Non c’è weekend per congressmen e senatori. Quasi tutti al lavoro per preparare l’articolo per l’impeachment per Donald Trump. Le accuse sono pesantissime: incitamento alla violenza contro gli Stati Uniti. L’altra possibilità per metterlo davanti alle conseguenze che la sua retorica ha causato sarebbe quella di applicare il 25.mo Emendamento della Costituzione che permette di rimuovere il presidente in caso di incapacità. Ma Mike Pence che è l’unico che ne può chiedere l’applicazione, ha aspirazioni politiche e non si vuole alienare i seguaci dI Trump e non la vuole prendere. E così Nancy Pelosi prepara il nuovo stato di accusa per Trump, unico presidente a subire due impeachment nello stesso mandato nei 245 anni di storia americana.
Sul tavolo resta solo un’altra possibilità: quella delle dimissioni, probabilmente quella che Trump malvolentieri sarà costretto a prendere dopo aver studiato l’autoperdono giudiziario, confutato dalla maggior parte dei giuristi costituzionali. Dimissioni sperando poi che Mike Pence gli conceda il perdono.
I tempi per preparare l’impeachment, fare il dibattito e votare non ci sono. Mancano 11 giorni all’investitura di Biden. Così i democratici, che dal 20 gennaio avranno la maggioranza anche al Senato, vogliono proseguire con l’impeachment anche dopo che Trump avrà lasciato a Casa Bianca e, se dovesse essere riconosciuto colpevole delle accuse che il Congresso gli muove, non potrà mai più prendere parte attiva alla politica. Addio sogni di presidenziali 2024!

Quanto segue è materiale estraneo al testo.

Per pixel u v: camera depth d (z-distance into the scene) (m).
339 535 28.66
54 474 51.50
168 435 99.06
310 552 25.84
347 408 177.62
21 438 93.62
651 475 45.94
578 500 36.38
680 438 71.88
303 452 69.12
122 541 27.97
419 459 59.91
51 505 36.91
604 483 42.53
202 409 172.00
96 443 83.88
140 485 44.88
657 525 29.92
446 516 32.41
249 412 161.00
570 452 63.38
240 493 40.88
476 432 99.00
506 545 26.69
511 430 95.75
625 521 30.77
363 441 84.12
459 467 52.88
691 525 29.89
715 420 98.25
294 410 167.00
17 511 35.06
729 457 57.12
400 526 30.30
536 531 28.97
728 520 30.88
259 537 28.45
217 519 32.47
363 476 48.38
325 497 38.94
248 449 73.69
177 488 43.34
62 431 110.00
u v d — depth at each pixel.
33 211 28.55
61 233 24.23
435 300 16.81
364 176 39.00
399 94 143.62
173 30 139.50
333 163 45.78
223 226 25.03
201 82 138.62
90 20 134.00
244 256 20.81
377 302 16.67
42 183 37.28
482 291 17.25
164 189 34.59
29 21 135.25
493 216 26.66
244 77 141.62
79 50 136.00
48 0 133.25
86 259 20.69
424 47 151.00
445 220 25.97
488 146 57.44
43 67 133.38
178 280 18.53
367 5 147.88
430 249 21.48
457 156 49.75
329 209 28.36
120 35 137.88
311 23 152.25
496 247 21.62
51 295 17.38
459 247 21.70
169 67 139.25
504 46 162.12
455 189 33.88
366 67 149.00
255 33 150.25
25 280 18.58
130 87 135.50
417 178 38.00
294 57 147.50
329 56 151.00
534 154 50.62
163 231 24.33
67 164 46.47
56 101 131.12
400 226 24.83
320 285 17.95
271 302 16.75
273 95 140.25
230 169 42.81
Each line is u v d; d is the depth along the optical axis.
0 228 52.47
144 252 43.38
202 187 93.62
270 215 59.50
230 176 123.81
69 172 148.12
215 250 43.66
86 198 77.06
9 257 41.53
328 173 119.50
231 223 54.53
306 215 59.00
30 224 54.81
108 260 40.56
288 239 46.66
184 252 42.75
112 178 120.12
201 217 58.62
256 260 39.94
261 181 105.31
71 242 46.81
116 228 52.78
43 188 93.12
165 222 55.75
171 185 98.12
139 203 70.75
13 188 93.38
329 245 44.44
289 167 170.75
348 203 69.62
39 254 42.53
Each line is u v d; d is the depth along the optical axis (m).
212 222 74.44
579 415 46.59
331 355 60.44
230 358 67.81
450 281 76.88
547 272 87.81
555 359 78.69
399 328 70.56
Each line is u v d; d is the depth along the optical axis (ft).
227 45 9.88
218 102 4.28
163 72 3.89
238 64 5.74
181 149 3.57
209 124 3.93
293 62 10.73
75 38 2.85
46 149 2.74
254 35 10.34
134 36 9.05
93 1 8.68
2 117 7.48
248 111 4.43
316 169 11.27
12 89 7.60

Mentre l’America si chiede come questa violenta rivolta contro l’establishment politico sia stata possibile, l’Fbi dà la caccia ai barbari, i “lazzari” di Masaniello versione americana, che hanno saccheggiato il palazzo del potere. L’FBI li sta riconoscendo grazie alle telecamere a circuito chiuso e grazie anche al loro contributo con le foto che hanno postato sui social per vantarsi dell’impresa.
La violenta accozzaglia populista trumpiana, ora anche indagata per l’omicidio di un agente federale, viene riconosciuta e arrestata. Una fauna umana bizzarra, un po’ Hell’s Angel, un po’ KKK, un po’ comuni californiane Anni 70 tipo Charlie Manson, un po’ sciroccati dai videogiochi a caccia dei 15 minuti di celebrità. Su tutti lo sciamanno dei Qanon, come Jack Angeli si autodefinisce. Disoccupato dell’Arizona con il suo bizzarro costume un po’ Sioux un po’ vichingo ha postato la sua foto dicendo che vuole fare l’attore.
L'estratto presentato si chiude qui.